In 2020 firearms grew to become the main explanation for demise for American kids, surpassing automobile crashes for the primary time ever in response to the CDC.

As gun purchases rose, so did pediatric damage charges

An estimated 16.6 million U.S. adults bought a gun in 2020, up from 13.8 million in 2019, in response to a Nationwide Institutes of Well being evaluation of the Nationwide Firearms Survey.

“With COVID, we have seen a rise in gun purchases and extra weapons within the house,” says Dr.
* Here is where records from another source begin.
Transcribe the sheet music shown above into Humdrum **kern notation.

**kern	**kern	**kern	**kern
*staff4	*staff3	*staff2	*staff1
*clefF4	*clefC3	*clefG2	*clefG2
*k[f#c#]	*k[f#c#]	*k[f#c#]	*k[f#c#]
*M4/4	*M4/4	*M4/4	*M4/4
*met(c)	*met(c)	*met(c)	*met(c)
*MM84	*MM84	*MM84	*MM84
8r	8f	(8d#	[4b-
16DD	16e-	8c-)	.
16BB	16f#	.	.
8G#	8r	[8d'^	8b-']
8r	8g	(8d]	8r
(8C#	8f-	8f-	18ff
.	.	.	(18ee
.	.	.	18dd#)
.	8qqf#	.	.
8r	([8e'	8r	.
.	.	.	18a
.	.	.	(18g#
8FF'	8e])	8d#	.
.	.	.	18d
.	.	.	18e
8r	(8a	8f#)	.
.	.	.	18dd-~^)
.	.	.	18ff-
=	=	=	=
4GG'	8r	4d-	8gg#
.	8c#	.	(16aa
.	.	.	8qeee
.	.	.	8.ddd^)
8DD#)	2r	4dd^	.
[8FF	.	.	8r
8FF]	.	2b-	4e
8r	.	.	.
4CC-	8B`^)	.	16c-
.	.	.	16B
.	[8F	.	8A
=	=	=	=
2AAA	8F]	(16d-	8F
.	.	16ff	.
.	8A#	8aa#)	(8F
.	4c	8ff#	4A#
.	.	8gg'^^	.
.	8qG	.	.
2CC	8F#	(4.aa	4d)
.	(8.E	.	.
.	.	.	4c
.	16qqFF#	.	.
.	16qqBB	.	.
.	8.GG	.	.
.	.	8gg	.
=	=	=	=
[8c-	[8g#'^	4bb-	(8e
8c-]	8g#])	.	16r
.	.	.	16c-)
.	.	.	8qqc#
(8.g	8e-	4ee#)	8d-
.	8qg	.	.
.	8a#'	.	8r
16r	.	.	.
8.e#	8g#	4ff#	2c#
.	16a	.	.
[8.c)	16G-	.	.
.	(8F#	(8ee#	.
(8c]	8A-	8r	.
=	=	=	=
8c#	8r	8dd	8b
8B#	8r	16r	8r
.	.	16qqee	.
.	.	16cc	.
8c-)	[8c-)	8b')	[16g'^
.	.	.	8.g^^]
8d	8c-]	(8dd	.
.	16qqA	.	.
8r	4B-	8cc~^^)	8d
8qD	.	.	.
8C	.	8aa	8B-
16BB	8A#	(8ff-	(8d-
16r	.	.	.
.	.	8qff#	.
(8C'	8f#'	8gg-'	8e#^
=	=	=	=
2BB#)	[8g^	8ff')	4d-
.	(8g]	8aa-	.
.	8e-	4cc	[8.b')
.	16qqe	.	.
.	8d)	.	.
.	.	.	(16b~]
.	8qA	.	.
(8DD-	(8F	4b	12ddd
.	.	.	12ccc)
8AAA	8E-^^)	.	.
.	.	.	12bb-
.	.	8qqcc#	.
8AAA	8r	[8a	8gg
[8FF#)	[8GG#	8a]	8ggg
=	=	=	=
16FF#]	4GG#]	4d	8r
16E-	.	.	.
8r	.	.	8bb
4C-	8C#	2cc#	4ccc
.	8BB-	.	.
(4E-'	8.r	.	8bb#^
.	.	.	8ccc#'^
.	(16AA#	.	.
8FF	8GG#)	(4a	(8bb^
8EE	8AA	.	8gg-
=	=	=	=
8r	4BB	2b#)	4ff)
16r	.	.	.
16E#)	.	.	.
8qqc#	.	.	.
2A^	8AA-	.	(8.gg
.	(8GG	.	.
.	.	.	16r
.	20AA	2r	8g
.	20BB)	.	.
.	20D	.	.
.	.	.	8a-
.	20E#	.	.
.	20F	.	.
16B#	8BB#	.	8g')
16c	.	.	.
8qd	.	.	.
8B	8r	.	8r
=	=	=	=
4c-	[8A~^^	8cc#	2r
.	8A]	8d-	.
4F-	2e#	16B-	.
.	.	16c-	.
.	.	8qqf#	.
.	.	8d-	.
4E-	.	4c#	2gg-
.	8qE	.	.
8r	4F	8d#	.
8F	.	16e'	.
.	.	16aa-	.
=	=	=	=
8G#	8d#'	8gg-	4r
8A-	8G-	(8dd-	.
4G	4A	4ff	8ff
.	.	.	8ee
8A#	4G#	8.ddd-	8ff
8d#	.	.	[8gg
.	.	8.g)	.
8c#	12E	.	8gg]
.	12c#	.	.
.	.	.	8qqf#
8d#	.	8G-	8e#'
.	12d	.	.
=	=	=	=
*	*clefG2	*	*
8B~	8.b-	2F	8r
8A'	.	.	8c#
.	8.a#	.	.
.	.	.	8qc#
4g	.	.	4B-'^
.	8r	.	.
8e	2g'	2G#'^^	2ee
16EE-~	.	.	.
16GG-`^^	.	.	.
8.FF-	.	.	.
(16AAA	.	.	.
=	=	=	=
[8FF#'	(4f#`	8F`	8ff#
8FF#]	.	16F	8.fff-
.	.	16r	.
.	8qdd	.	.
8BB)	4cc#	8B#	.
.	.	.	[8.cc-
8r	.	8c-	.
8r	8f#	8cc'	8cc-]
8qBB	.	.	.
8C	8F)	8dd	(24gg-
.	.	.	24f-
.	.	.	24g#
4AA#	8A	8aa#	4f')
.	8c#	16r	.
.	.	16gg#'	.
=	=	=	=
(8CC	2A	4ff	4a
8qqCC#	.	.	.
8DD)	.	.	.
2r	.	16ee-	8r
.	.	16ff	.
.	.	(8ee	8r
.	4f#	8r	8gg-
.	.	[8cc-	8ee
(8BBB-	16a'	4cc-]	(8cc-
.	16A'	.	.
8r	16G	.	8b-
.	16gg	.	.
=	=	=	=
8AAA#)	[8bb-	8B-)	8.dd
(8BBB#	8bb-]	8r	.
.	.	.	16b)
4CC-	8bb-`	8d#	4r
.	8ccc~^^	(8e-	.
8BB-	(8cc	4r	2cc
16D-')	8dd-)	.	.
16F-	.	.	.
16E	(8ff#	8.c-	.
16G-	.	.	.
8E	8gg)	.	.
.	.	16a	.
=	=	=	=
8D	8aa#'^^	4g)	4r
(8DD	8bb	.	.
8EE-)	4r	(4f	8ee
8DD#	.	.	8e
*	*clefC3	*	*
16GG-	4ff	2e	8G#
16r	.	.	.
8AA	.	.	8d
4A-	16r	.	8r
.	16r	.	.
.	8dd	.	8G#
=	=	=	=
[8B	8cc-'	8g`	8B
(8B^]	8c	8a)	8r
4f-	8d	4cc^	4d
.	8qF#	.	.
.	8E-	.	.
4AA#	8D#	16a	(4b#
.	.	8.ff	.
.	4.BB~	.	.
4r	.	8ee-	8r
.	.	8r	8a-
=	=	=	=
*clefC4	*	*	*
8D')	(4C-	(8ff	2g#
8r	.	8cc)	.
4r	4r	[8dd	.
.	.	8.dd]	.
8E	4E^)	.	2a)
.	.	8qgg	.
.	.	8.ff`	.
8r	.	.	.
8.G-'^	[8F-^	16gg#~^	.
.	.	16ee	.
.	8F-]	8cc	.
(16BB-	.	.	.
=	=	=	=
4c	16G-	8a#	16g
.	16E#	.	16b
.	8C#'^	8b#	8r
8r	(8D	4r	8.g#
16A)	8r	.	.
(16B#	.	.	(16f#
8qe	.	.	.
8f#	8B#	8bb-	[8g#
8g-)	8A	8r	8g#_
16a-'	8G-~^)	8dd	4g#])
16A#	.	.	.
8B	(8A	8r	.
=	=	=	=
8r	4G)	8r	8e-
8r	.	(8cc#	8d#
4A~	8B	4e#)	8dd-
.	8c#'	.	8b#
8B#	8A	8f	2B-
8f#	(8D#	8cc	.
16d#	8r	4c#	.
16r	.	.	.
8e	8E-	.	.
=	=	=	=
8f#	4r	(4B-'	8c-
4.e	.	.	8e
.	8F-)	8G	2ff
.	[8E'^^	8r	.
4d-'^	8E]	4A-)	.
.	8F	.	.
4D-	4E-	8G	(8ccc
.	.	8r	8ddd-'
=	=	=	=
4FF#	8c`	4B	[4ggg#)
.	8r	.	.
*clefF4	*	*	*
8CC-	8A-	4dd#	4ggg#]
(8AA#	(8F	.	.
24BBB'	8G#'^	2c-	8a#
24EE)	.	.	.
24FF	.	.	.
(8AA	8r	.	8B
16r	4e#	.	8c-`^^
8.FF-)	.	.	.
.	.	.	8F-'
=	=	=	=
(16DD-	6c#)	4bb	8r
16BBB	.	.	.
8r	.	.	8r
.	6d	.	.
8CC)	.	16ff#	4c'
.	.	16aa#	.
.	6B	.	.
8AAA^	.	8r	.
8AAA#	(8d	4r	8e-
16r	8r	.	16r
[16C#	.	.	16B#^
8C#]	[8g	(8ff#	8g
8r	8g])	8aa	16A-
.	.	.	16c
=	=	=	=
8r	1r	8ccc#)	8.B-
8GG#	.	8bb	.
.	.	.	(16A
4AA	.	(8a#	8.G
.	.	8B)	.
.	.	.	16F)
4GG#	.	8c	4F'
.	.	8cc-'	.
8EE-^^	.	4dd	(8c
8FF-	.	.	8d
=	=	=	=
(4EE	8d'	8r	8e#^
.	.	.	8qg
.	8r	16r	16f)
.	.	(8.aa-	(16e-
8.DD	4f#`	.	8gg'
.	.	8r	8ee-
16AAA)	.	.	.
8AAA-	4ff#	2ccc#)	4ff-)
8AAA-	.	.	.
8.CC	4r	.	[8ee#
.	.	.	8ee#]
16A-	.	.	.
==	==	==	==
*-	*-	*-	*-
Joel Fein, co-director of the Youngsters’s Hospital of Philadelphia’s Middle for Violence Prevention. “So [children] have been in locations the place there have been now extra weapons, and doubtless extra weapons on the streets as nicely.”

When gun violence ends young lives, these men prepare the graves

In late March, the U.S. Facilities for Illness Management and Prevention launched new knowledge exhibiting that there have been 36% extra common weekly emergency division visits for firearm damage in 2021 than there have been in 2019, with the most important enhance in kids ages 14 and beneath.

In Queens, New York, Northwell Well being’s Cohen Youngsters’s Medical Middle noticed a 350% enhance in gunshot sufferers between 2021 and 2022, in response to Dr. Chethan Sathya, a pediatric trauma surgeon and director of Northwell Well being’s Middle for Gun Violence Prevention.

Screening, stopping, and intervening to drive down firearm violence

The information that is rising on baby gun deaths must be a transparent name to policymakers, Sathya mentioned.

“Violence intervention teams are doing actually nice work, these research spotlight that they are wanted greater than ever,” he says. “It disproportionately does have an effect on and has affected Black youngsters, and it is horrific. So how can we step up as a group to deal with the basis causes?”

On the Cohen kids’s hospital in Queens, gun damage prevention begins with asking all sufferers some screening questions on firearm entry and threat elements, Sathya explains, and offering trauma-informed companies to violently injured sufferers.

In Philadelphia, Kaliek Hayes based a nonprofit known as the Childhoods Misplaced Basis. Hayes and different group leaders in neighborhoods the place gun violence is prevalent work to succeed in kids and youths early, and ensure they do not get concerned.

As alternate options, they join kids to a community of after-school mentorship applications, arts alternatives, and profession prep choices.

“If we err on the facet of getting in entrance of it earlier than it occurs, numerous the numbers we’re seeing can be totally different,” Hayes says.

This story comes from NPR’s well being reporting partnership with WHYY and KFF Well being Information.